Book Ratings and Reviews

By conversing via Twitter, Blogs or other social media outlets I get some of my daily thought ideas. Today’s random thought is book ratings. We usually like a book and give it a number of stars, five stars being the top honor. But what if you could actually design your own rating system? What if next to stars were skunks. How would you feel if a reader rated your book 5 skunks? How about 5 leeches? That’s really a blow to an author. To know his/her story sucked to the 5th degree. Even worse, combine a skunk with a leech, to let you know you stunk and sucked at the same time. That’s a little demoralizing to say the least.
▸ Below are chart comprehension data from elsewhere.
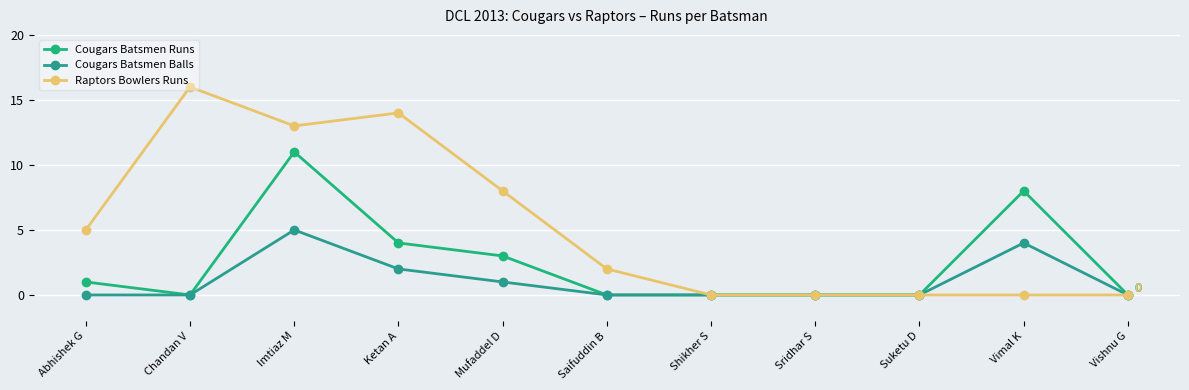

Reading right to left, what are all the values shown in this chart?

Cougars Batsmen Runs: Vishnu G=0	Vimal K=8	Suketu D=0	Sridhar S=0	Shikher S=0	Saifuddin B=0	Mufaddel D=3	Ketan A=4	Imtiaz M=11	Chandan V=0	Abhishek G=1
Cougars Batsmen Balls: Vishnu G=0	Vimal K=4	Suketu D=0	Sridhar S=0	Shikher S=0	Saifuddin B=0	Mufaddel D=1	Ketan A=2	Imtiaz M=5	Chandan V=0	Abhishek G=0
Raptors Bowlers Runs: Vishnu G=0	Vimal K=0	Suketu D=0	Sridhar S=0	Shikher S=0	Saifuddin B=2	Mufaddel D=8	Ketan A=14	Imtiaz M=13	Chandan V=16	Abhishek G=5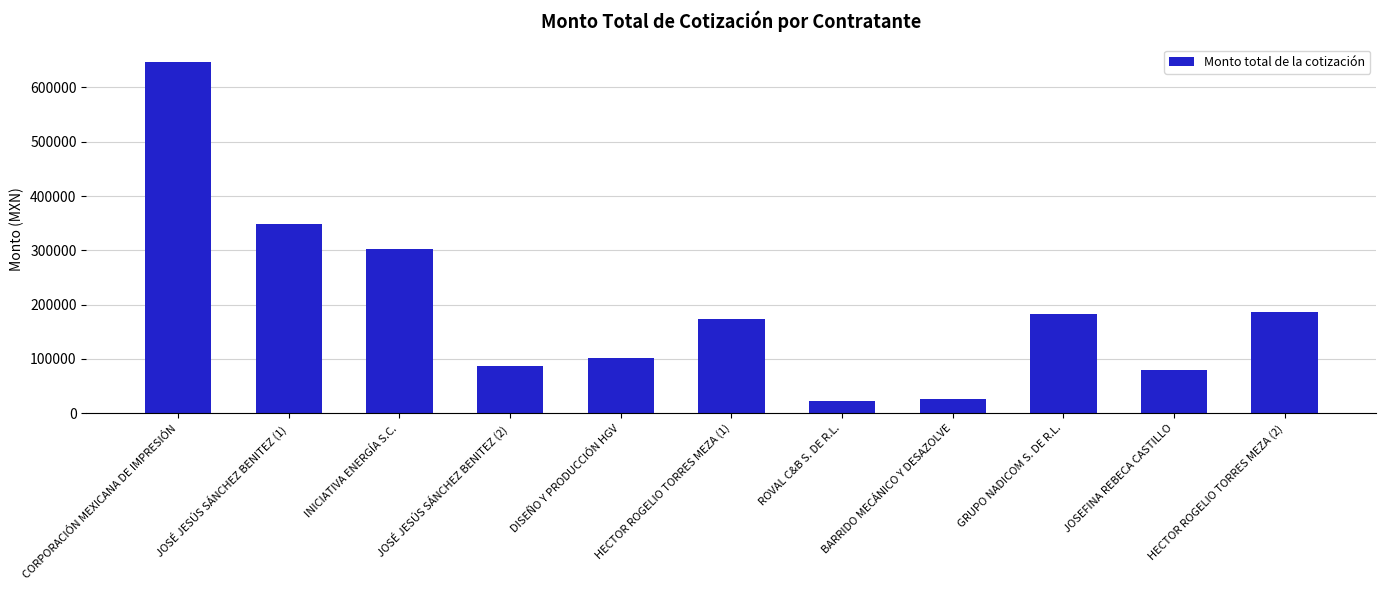

What is the sum of the values at BARRIDO MECÁNICO Y DESAZOLVE and INICIATIVA ENERGÍA S.C.?

328255.7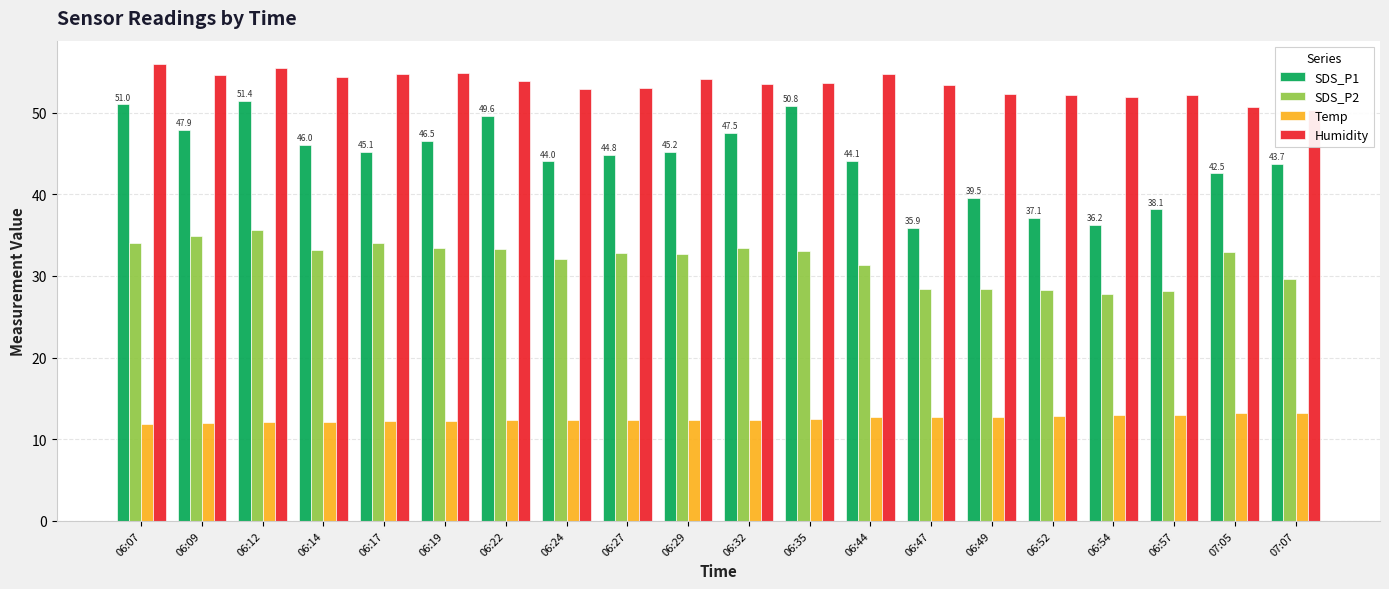

What is the label of the 7th bar from the right?

06:47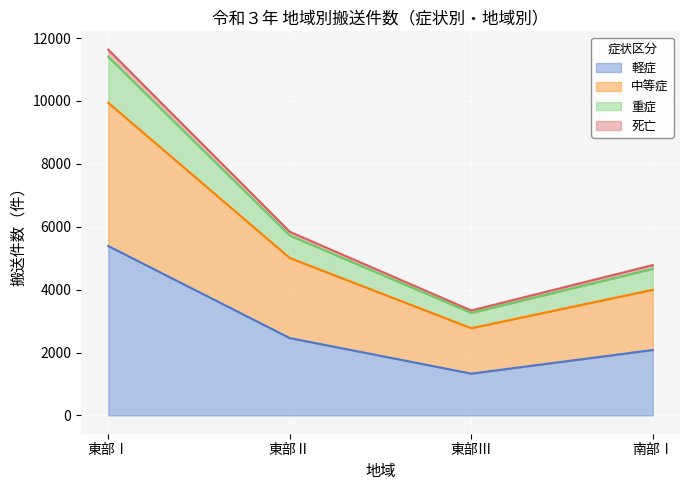

How many categories are shown in the chart?

4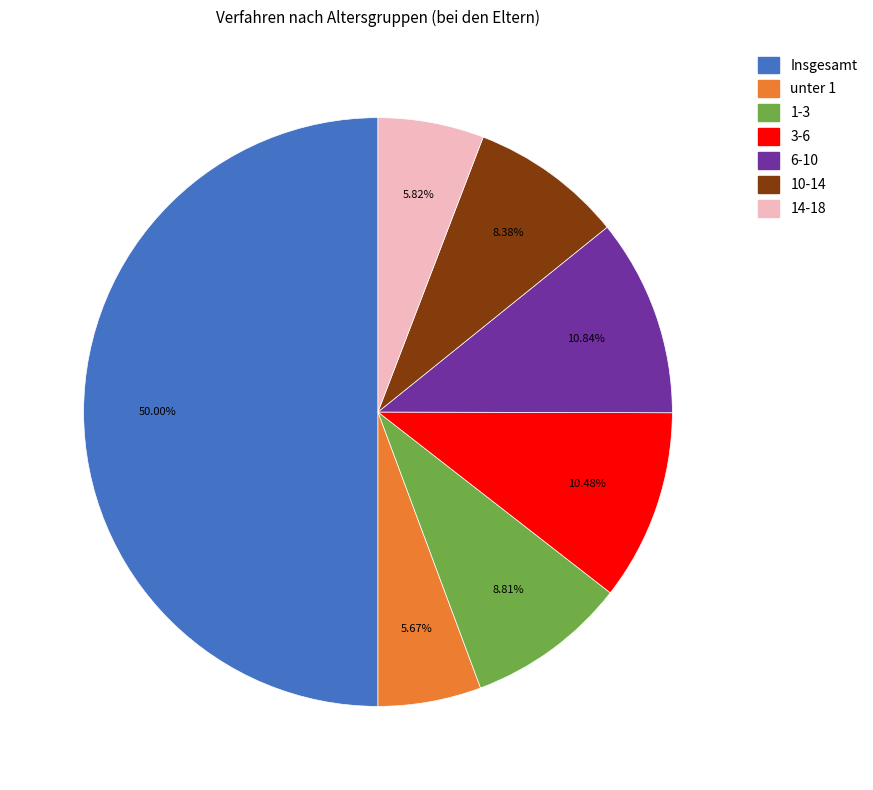

What percentage is the 3-6 slice, to the nearest percent?

10%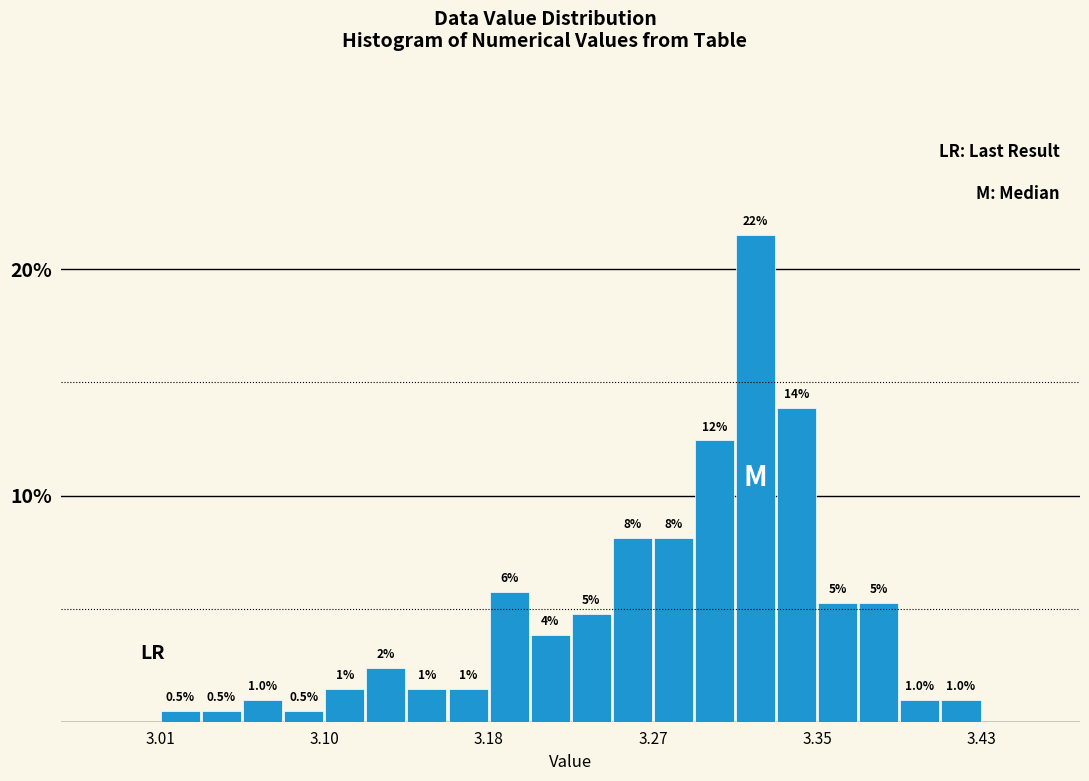

Read against the x-axis, roughly where is the centre of the tallest bar?

3.32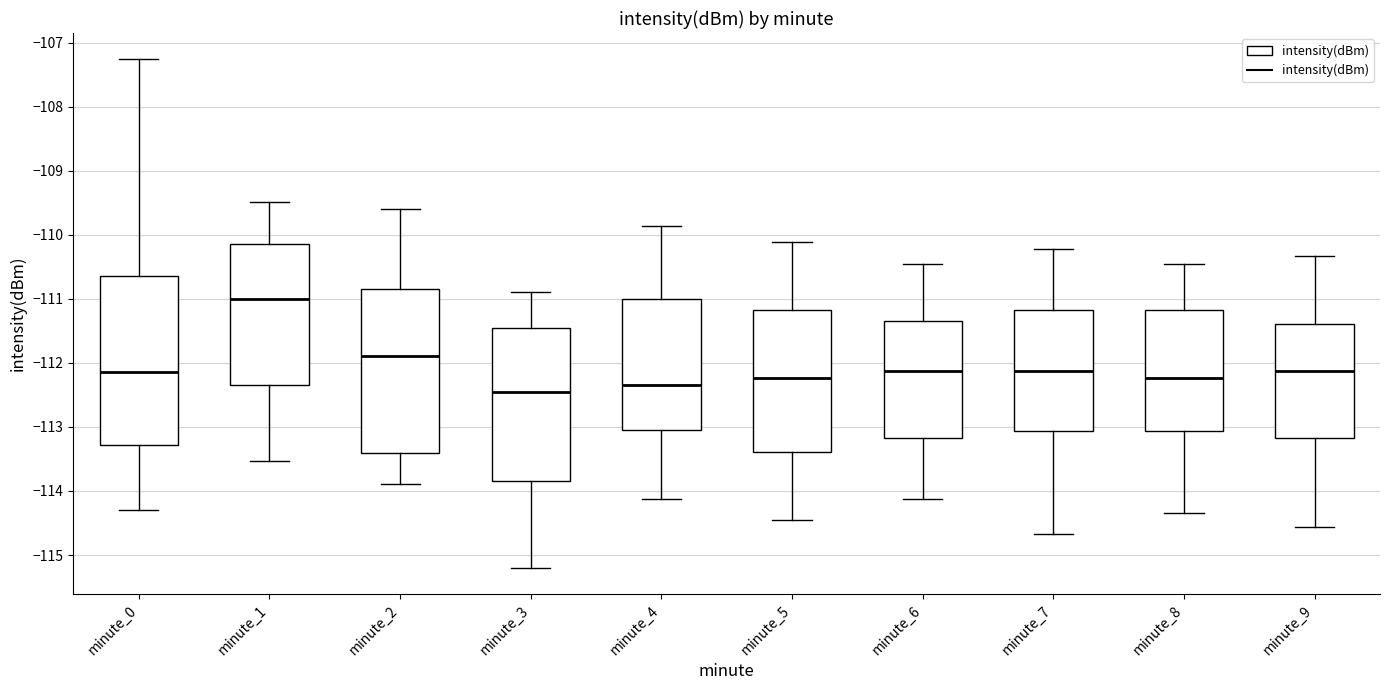

Where is the upper edge of the box for minute_9 on the y-axis? The values are not printed on the chart, so give them approximately, as read against the axis.

-111.4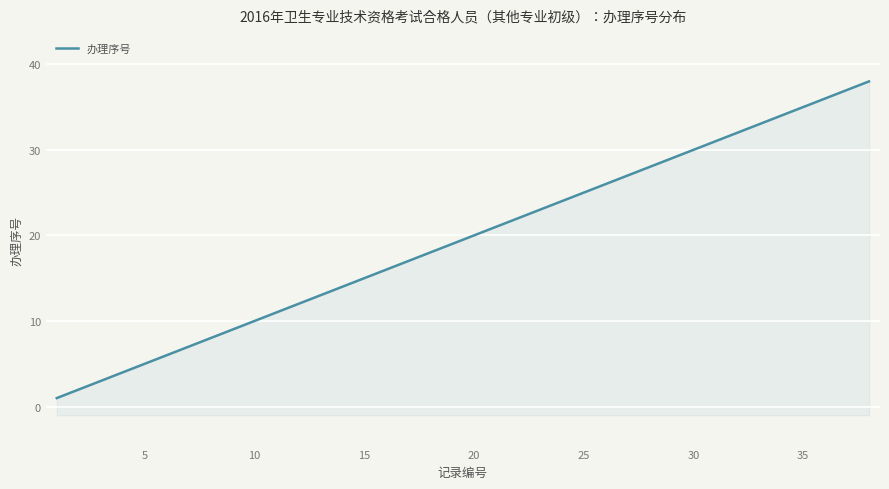

Reading left to right, transcribe all the data shown in this chart.

1=1	2=2	3=3	4=4	5=5	6=6	7=7	8=8	9=9	10=10	11=11	12=12	13=13	14=14	15=15	16=16	17=17	18=18	19=19	20=20	21=21	22=22	23=23	24=24	25=25	26=26	27=27	28=28	29=29	30=30	31=31	32=32	33=33	34=34	35=35	36=36	37=37	38=38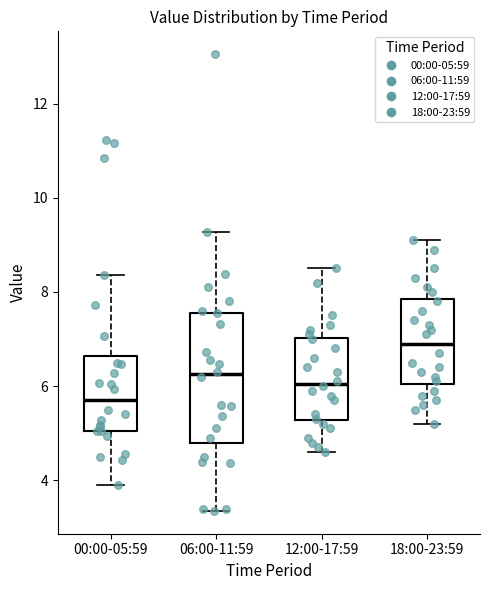

Which box has the highest median line?

18:00-23:59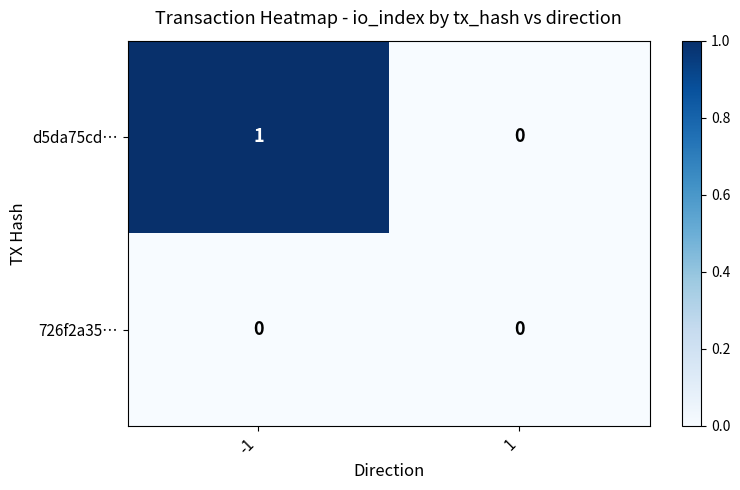

Reading right to left, extract all data points from this chart.

d5da75cd…: 1=0	-1=1
726f2a35…: 1=0	-1=0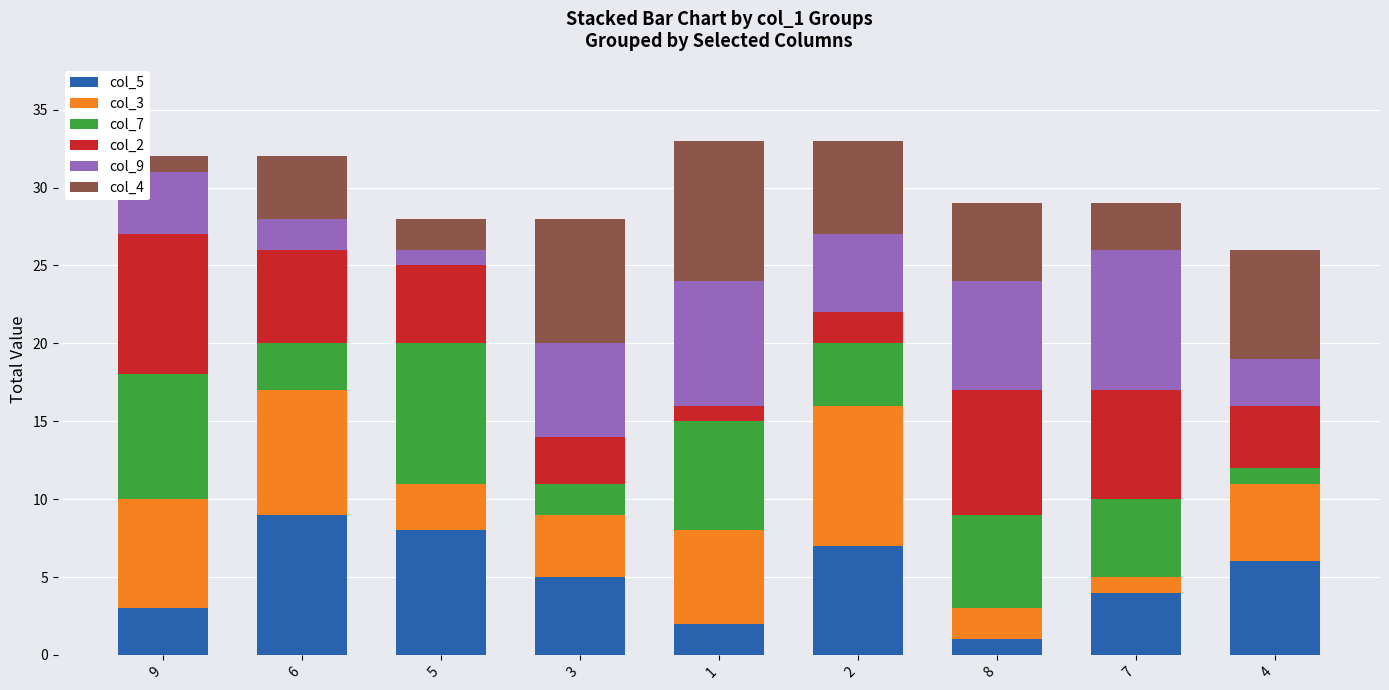

Rank the categories by col_5 value from lowest to highest.

8, 1, 9, 7, 3, 4, 2, 5, 6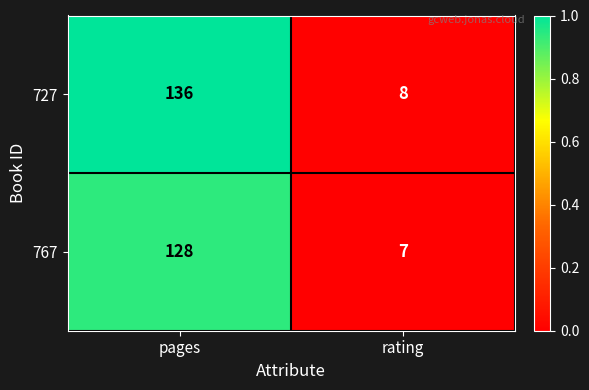

What is the average value of the 727 series?

72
I personally wouldn’t mind if I could just get a review. One that is logical and intelligent, not “Your story stunk like a dead skunk locked in your trunk.” Although such a review could lead you to be the next Dr. Seuss. Imagine reading this in preschool.

“EW’s book is worse than a nook crook, it’s a dead skunk, in the trunk. Stunk much it did in the trunk, it sucked like a plucked duck run over by a truck. It was like a leech between my teeth as I bathed on the beach.”

Imagine the tales you’d hear at the dinner table from little Johnny and Suzy. Johnny comparing your strips of fried liver to that of the shape of a leech, and Suzy wanting to check between your teeth. Then my books would be outlawed and burned in the streets. So you can see, keeping book ratings simple is in the best interest of us all.

How about sound affects like Ross Perot’s great sucking sound as the nation races towards debt hell or a snorting sucking pig. Okay, those are just bad ideas as well. Now if you had icons that represent good and evil, how are you supposed to react to that? If Satan gives it 5 evil icons, then you connected with him.

The point to all this random neuron firing is very simple. Authors live by ratings and reviews, but we don’t want to beg or be a nuisance. After you have completed a story, give us your honest but civil rating and review. When we authors see our story from your perspective, we learn, we grow and we, hopefully, write better stories in the future. They may still stink or suck, but maybe not to the 5th degree.